[Opening Data below section]

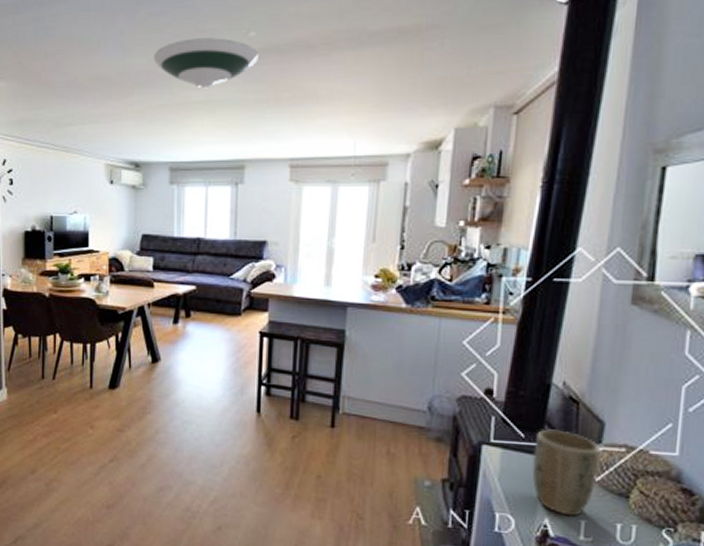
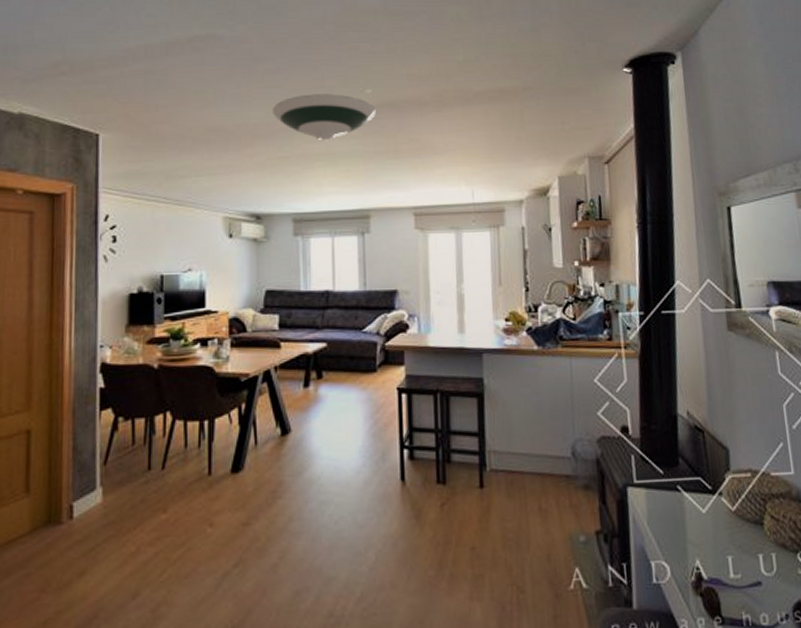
plant pot: present [532,429,600,517] -> none [673,461,734,554]

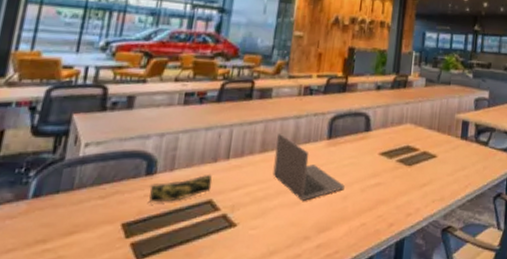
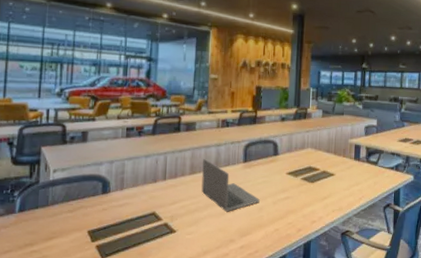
pencil case: present [149,174,213,203] -> none [106,192,154,215]

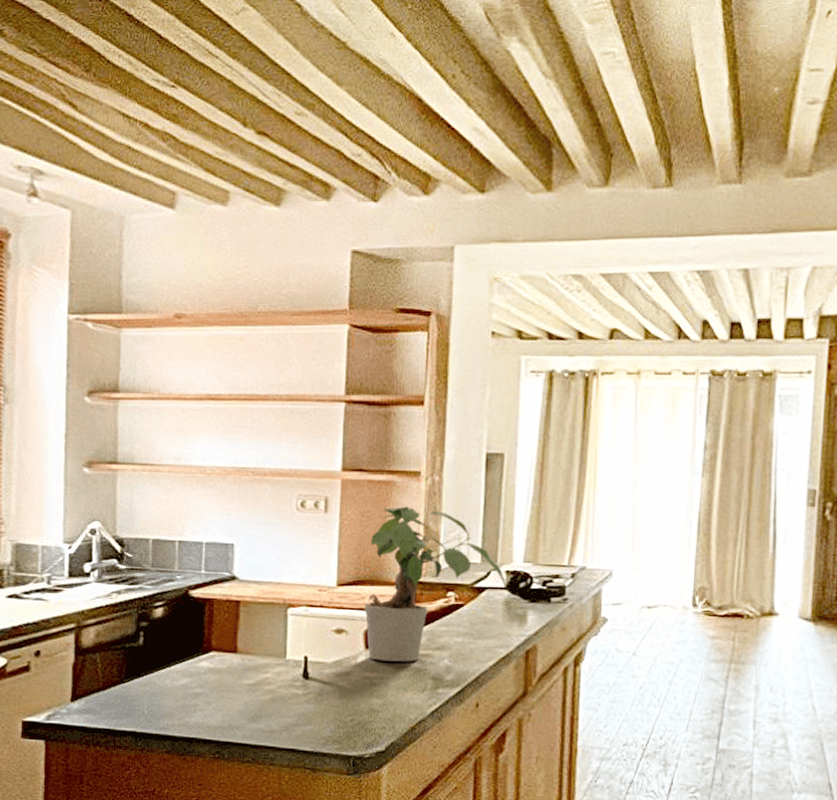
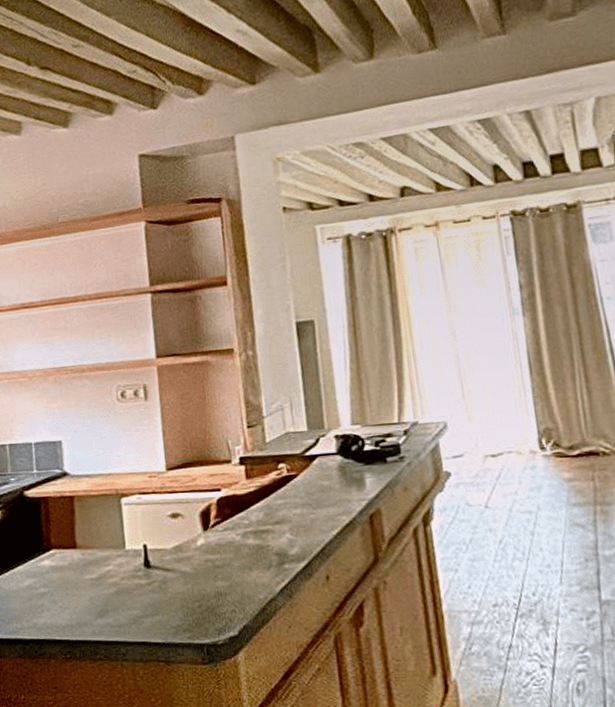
potted plant: present [364,506,505,662] -> none [194,384,336,542]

[Closing Data below section]

* **Directions for this task**: How many lines of the material above contain the word "plant"? Answer with the number only.

* **Output for this task**: 2